BGH, Urteil vom 05.06.2008 - I ZR 223/05

"Schau mal Dieter..." - Wird der Name einer prominenten Person ohne deren Einwilligung in einer Werbeanzeige genannt, hat der Schutz des Persönlichkeitsrechts des Genannten nicht ohne weiteres Vorrang vor der Meinungsäußerungsfreiheit des Werbenden.

BGB §§ 12, 812 Abs. 1 Satz 2 Alt. 2, § 818 Abs. 2, § 823 Abs. 1; GG Art. 1 Abs. 1, Art. 2 Abs. 1, Art. 5 Abs. 1

Leitsätze:

1. Die unbefugte Nutzung der vermögenswerten Bestandteiles des allgemeinen Persönlichkeitsrechts sowie der besonderen Persönlichkeitsrechte wie des Namens und des Rechts am eigenen Bild kann einen Bereicherungsanspruch des jeweiligen Rechtsträgers aus Eingriffskondition begründen (§ 812 Abs. 1 Satz 1 Fall 2 BGB), bei dem Wertersatz (§ 818 Abs. 2 BGB) zu leisten ist, da das Erlangte nicht herausgegeben werden kann. Der Wertersatz kann nach der üblichen Lizenzgebühr berechnet werden.

2. Durch die Verletzung eines Vornamens in Alleinstellung können das Namensrecht nach § 12 BGB und das allgemeine Persönlichkeitsrecht des Namensträgers verletzt werden, wenn bereits der alleinige Gebrauch des Vornamens bei dem angesprochenen Verkehr die Erinnerung an eine bestimmten (Namens-) Träger erweckt (vgl. BGH Urteil vom 27.01.21983 - I ZR 160/80, WRP 1983, 339 - UWE).

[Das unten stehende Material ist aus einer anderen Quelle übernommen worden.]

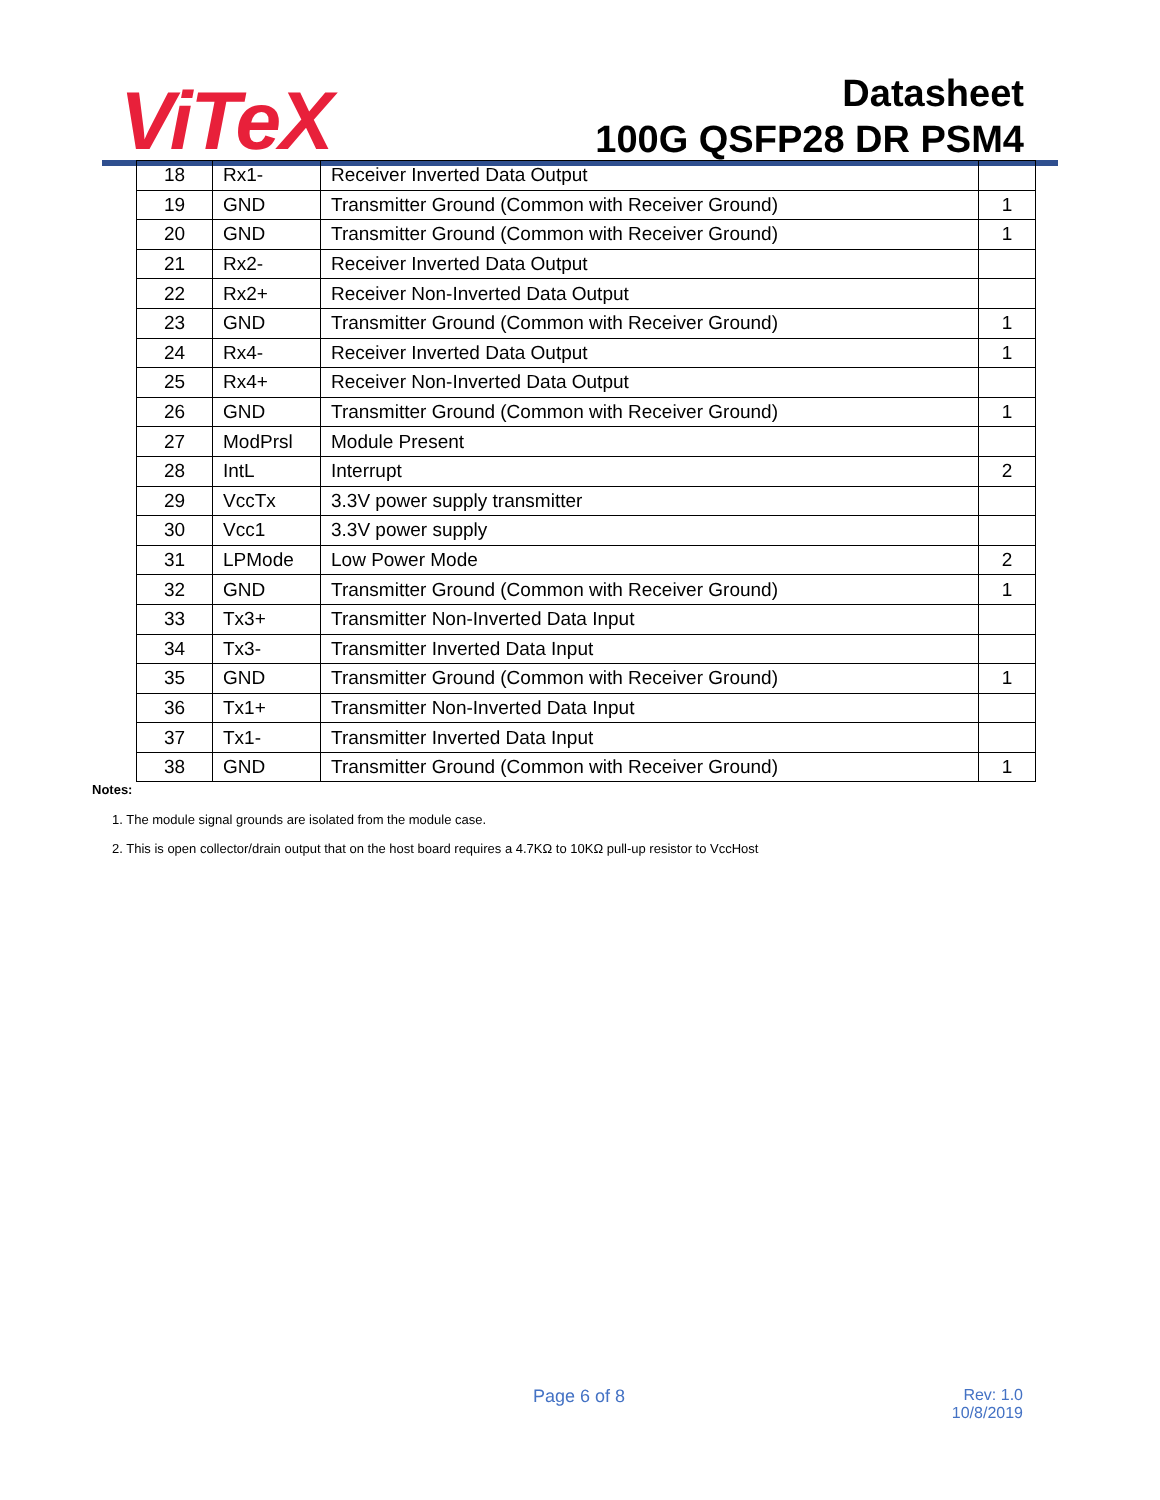ViTeX
Datasheet
100G QSFP28 DR PSM4
| 18 | Rx1- | Receiver Inverted Data Output | |
| 19 | GND | Transmitter Ground (Common with Receiver Ground) | 1 |
| 20 | GND | Transmitter Ground (Common with Receiver Ground) | 1 |
| 21 | Rx2- | Receiver Inverted Data Output | |
| 22 | Rx2+ | Receiver Non-Inverted Data Output | |
| 23 | GND | Transmitter Ground (Common with Receiver Ground) | 1 |
| 24 | Rx4- | Receiver Inverted Data Output | 1 |
| 25 | Rx4+ | Receiver Non-Inverted Data Output | |
| 26 | GND | Transmitter Ground (Common with Receiver Ground) | 1 |
| 27 | ModPrsl | Module Present | |
| 28 | IntL | Interrupt | 2 |
| 29 | VccTx | 3.3V power supply transmitter | |
| 30 | Vcc1 | 3.3V power supply | |
| 31 | LPMode | Low Power Mode | 2 |
| 32 | GND | Transmitter Ground (Common with Receiver Ground) | 1 |
| 33 | Tx3+ | Transmitter Non-Inverted Data Input | |
| 34 | Tx3- | Transmitter Inverted Data Input | |
| 35 | GND | Transmitter Ground (Common with Receiver Ground) | 1 |
| 36 | Tx1+ | Transmitter Non-Inverted Data Input | |
| 37 | Tx1- | Transmitter Inverted Data Input | |
| 38 | GND | Transmitter Ground (Common with Receiver Ground) | 1 |
Notes:
1. The module signal grounds are isolated from the module case.
2. This is open collector/drain output that on the host board requires a 4.7KΩ to 10KΩ pull-up resistor to VccHost
Page 6 of 8
Rev: 1.0
10/8/2019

3. Die vermögensrechtlichen Bestandteile des allgemeinen Persönlichkeitsrechts wie auch des Namensrechts sind im Gegensatz zu der Meinungsäußerungsfreiheit (Art. 5 Abs. 1 GG) nur einfachgesetzlich geschützt. Ein grundsätzlicher Vorrang gegenüber der Meinungsäußerungsfreiheit kommt den nur vermögensrechtlichen Bestandteilen des allgemeinen Persönlichkeitsrechts daher nicht zu.

4. Der Schutzbereich des Art. 5 Abs. 1 GG erstreckt sich auch auf kommerzielle Meinungsäußerungen und auf reine Wirtschaftswerbung, die eine wertenden, meinungsbildenden Inhalt hat. Auch Beiträge, die Fragen von allgemeinem gesellschaftlichen Interesse aufgreifen und unterhaltende Beiträge kommen insofern in Betracht (hier: Kommentierung der Buchveröffentlichung von Dieter Bohlen in humoristischer Weise im Rahmen der Werbung für eine Zigarettenmarke).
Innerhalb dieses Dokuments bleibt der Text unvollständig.